Picture: ISTOCK
Picture: ISTOCK

Telkom’s share price has shed 14.95% since June 6 after the company reported its full-year financial results, which had a record dividend payout of 422c, up 56.3%.

Its full-year performance was average and lifted mainly by property sales. Stripping that out, earnings growth was actually negative.

"The dividend was very juicy but we think the market now questions whether this is sustainable, given the underlying operating performance," says Farai Mapfinya, chief investment officer at Falcon Crest Asset Managers.

The fixed-line group’s management has, however, done an impressive job in stopping the rot and renewing investor confidence — though they still have a tough journey ahead.

Management, led by CEO Sipho Maseko, managed to substantially reduce costs, which were a drain on the group. Telkom’s brand positioning within the market has also been improved. Its business-focused unit has been boosted by the purchase of BCX — which has already lifted its earnings from business clients and turned the lossmaking mobile network unit into a profitable business.

Telkom’s mobile business continued to be the star performer of the group and delivered earnings before interest, taxation, depreciation and amortisation (Ebitda) of R660m, after four years of losses. Despite these achievements, its core fixed-line business continues to be under pressure from more nimble mobile operators and new fibre-network providers.

Telkom continues to focus on defending its existing revenue base and also on positioning the business to be relevant for the future.

It is entering a new phase that it says could unlock shareholder value. In the new operating model, Telkom will add a new unit, called Gyro, which will house its multibillion-rand property portfolio — including vacant land, office blocks and mast towers.

Telkom will have five units: in addition to Gyro, there is the consumer business under the Telkom brand; BCX, the go-to market for the enterprise or business clients; Openserve, an open-access wholesale infrastructure unit which sells access to Telkom’s fixed-line network to other companies; and Trudon, whose objective is to drive a mobile advertising platform and e-commerce strategy.

Maseko says all units will have clear strategies, financial frameworks and execution paths. "There will be a relentless focus on performance," he says, adding that to adapt to a "shifting landscape we have to accelerate the total makeover of the business".

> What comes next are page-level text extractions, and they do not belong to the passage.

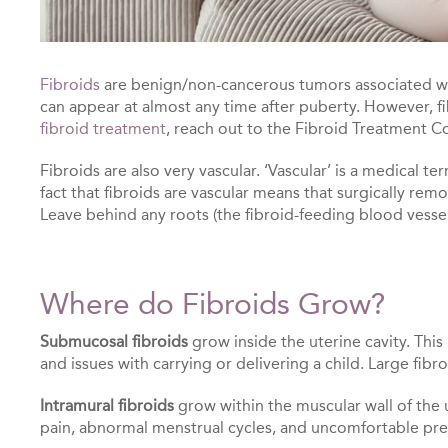
Fibroids
are benign/non-cancerous tumors associated with
can appear at almost any time after puberty. However, 
fibroid treatment
, reach out to the Fibroid Treatment Co
Fibroids are also very vascular. ‘Vascular’ is a medical 
fact that fibroids are vascular means that surgically remo
Leave behind any roots (the fibroid-feeding blood vessel
Where do Fibroids Grow?
Submucosal fibroids
grow inside the uterine cavity. This
and issues with carrying or delivering a child. Large fib
Intramural fibroids
grow within the muscular wall of the u
pain, abnormal menstrual cycles, and uncomfortable pres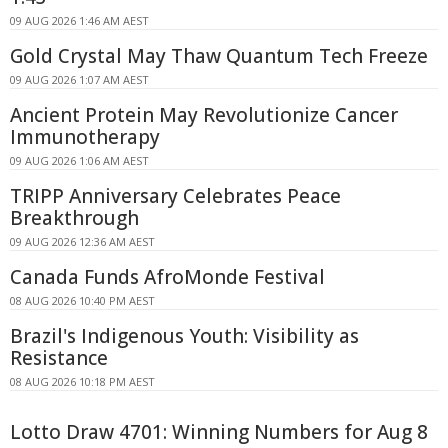
09 AUG 2026 1:46 AM AEST
Gold Crystal May Thaw Quantum Tech Freeze
09 AUG 2026 1:07 AM AEST
Ancient Protein May Revolutionize Cancer
Immunotherapy
09 AUG 2026 1:06 AM AEST
TRIPP Anniversary Celebrates Peace
Breakthrough
09 AUG 2026 12:36 AM AEST
Canada Funds AfroMonde Festival
08 AUG 2026 10:40 PM AEST
Brazil's Indigenous Youth: Visibility as
Resistance
08 AUG 2026 10:18 PM AEST
Lotto Draw 4701: Winning Numbers for Aug 8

The decision to create standalone companies will make strategic sense if they are not directly dependent on each other and if a more accountable, standalone management structure can create more value for stakeholders.

"Our view is that the proposed new operating model is relevant for Telkom to improve accountability, relationships with their Internet services distributors and to avoid regulatory concerns in some areas," says Mergence Investment Managers portfolio manager Peter Takaendesa.

Separately listing some divisions is possible over the medium to long term as they gain scale and this also allows strategic shareholders to maintain control of the company by retaining their shareholding in those divisions, he says.

Mapfinya says there are undoubtedly entities within the group which are better off clustered together because of operating synergies, while others have business models or value proposals which are past their sell-by date and only survive because of cross subsidisation.

"The ultimate intention in our view is to ensure all entities are commercially competitive and value accretive to the group," he says.

The share price rode high going into full-year results as the market speculated that Telkom could announce a separate listing of those divisions. However, there is no clear indication that the company is moving in that direction. Earnings for the 2018 financial year are likely to decline due to the tax rate normalising higher as well as higher network maintenance costs, says Takaendesa.

According to Bloomberg, Investec analyst Niel Venter downgraded his recommendation on Telkom SA to "hold" from "buy". The news wire also reported that Citi analysts Michael Gresty and Preshendran Odayar stated in a report that Telkom’s earnings outlook was negative in the medium term, and cut the stock to "sell" from "neutral".

They noted that capital expenditure intensity was considerably higher than expected, as this was likely to continue higher as Telkom invests for the future.